YOUR INSTRUCTIONS: Look over the material below and count the lines that include "dass". Give only the total.

DATA PROVIDED:
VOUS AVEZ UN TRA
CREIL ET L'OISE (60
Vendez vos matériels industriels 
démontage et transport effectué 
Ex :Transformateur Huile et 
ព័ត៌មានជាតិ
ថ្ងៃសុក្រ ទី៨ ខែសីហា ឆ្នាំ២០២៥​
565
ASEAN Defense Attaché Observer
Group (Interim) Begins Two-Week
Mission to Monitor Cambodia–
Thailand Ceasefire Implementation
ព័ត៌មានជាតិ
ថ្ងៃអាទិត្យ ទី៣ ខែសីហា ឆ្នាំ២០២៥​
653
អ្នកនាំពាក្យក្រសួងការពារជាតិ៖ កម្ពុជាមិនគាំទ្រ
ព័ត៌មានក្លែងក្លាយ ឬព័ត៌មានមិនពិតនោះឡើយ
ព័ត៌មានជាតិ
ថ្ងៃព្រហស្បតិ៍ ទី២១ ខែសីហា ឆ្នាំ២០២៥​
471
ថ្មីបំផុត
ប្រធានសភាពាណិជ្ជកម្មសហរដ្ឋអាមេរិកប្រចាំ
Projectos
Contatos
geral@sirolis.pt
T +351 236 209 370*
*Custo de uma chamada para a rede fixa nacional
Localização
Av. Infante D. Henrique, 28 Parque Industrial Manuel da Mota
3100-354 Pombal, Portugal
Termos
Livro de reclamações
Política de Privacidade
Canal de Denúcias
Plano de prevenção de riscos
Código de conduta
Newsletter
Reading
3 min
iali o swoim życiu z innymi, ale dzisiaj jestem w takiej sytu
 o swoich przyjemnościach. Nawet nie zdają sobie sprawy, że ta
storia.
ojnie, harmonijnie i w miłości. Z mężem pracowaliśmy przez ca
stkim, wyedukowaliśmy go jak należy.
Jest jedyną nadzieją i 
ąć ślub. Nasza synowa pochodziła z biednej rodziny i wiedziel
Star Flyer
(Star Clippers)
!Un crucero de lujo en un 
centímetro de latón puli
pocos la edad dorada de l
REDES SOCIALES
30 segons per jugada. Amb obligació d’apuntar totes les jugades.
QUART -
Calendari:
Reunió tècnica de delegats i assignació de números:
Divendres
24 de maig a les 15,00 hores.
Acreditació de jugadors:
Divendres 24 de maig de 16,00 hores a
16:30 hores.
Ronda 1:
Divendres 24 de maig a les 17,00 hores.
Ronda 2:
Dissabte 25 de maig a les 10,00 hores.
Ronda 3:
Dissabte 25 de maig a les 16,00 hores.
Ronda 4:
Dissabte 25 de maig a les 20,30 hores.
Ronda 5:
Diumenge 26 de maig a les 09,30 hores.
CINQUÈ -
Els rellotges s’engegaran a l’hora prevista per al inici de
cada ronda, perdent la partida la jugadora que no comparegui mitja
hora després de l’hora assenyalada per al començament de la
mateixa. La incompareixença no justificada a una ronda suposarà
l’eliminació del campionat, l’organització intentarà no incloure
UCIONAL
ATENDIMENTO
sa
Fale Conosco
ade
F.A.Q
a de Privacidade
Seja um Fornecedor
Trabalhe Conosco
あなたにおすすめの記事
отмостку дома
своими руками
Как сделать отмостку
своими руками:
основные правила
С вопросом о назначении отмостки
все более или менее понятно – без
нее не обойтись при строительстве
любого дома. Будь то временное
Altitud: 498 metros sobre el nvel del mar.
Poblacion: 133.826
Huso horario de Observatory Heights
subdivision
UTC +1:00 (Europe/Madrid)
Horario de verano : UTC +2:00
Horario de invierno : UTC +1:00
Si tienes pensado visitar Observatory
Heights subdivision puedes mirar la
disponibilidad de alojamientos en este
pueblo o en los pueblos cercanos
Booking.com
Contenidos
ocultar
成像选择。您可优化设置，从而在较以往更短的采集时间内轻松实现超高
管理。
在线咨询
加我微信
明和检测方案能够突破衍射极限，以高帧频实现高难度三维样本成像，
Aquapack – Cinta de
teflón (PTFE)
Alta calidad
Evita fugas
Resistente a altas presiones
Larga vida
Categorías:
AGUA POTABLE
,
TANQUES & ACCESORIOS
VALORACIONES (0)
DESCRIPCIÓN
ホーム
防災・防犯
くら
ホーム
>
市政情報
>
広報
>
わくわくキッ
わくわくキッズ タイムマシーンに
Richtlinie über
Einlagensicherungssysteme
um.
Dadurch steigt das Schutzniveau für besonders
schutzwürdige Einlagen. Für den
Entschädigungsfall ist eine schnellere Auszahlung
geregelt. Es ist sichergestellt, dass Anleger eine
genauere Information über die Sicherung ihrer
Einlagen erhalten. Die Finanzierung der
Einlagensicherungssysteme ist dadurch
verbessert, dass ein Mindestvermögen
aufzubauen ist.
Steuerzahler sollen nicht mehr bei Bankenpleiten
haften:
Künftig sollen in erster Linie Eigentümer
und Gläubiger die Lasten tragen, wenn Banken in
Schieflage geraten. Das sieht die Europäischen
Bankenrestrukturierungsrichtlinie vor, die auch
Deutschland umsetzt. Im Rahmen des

EXPECTED ANSWER: 2